La police s'était déployée en masse dans les rues de Barcelone, ainsi qu'à Madrid, pour tenter de prévenir des violences. Les protestataires ont lancé des bouteilles, des canettes et des pétards en direction des policiers qui ripostaient par des charges. La police régionale a indiqué que neuf personnes avaient été arrêtées dans les manifestations en Catalogne, dont six à Barcelone. Des rassemblements de quelques centaines de personnes ont eu lieu également en début de soirée à Malaga, Cordoue et Séville en Andalousie, selon les médias locaux.

Un rappeur révolutionnaire et marxiste

Le dernier délai pour l'incarcération de Pablo Hasel avait expiré vendredi dernier. "Les manifestations sont nécessaires mais pas suffisantes, soutenons ceux qui sont allés plus loin", avait par exemple publié le rappeur, qui se disait aussi "fier de ceux qui répondent aux agressions de la police", dans les tweets retenus par la justice.

Sur son compte alors suivi par 54 000 internautes, le rappeur rendait hommage à des activistes de plusieurs anciens groupes armés espagnols dont il dénonçait la condamnation ou la mort dans des affrontements avec la police. Révolutionnaire et marxiste assumé, Pablo Hasel multipliait les mentions à des membres des Groupes de résistance antifasciste du 1er octobre (Grapo), accusés d'un millier d'actions violentes entre 1975 et 2003 en Espagne, dont 80 assassinats et tentatives de meurtre.

Division au sein du gouvernement

La condamnation de Hasél avait provoqué un tollé en Espagne, où quelque 200 artistes, dont le réalisateur Pedro Almodovar et l'acteur Javier Bardem, ont pris position en sa faveur.

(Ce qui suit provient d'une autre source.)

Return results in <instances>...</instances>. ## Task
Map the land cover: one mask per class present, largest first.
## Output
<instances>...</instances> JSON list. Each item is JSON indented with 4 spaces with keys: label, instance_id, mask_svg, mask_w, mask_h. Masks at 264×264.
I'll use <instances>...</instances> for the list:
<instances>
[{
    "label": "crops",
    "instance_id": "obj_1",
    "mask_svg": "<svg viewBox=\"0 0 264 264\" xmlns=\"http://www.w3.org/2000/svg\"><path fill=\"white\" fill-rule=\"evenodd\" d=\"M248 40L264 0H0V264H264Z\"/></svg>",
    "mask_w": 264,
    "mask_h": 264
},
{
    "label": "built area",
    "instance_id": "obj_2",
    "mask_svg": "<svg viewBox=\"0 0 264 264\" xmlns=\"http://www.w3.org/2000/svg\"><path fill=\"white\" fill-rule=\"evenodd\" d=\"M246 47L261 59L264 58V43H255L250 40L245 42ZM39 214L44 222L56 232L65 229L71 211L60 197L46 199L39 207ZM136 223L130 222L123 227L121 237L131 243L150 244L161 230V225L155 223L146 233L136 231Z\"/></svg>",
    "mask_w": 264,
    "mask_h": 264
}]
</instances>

Amnesty International a également jugé la peine "injuste et disproportionnée".

Les violences ont également suscité une querelle politique, exacerbée par les divisions au sein de la coalition gouvernementale qui regroupe les socialistes du Premier ministre Pedro Sanchez et le parti de gauche radical Podemos. Pedro Sanchez a condamné les violences tandis que les dirigeants de Podemos ont apporté leur soutien aux manifestants.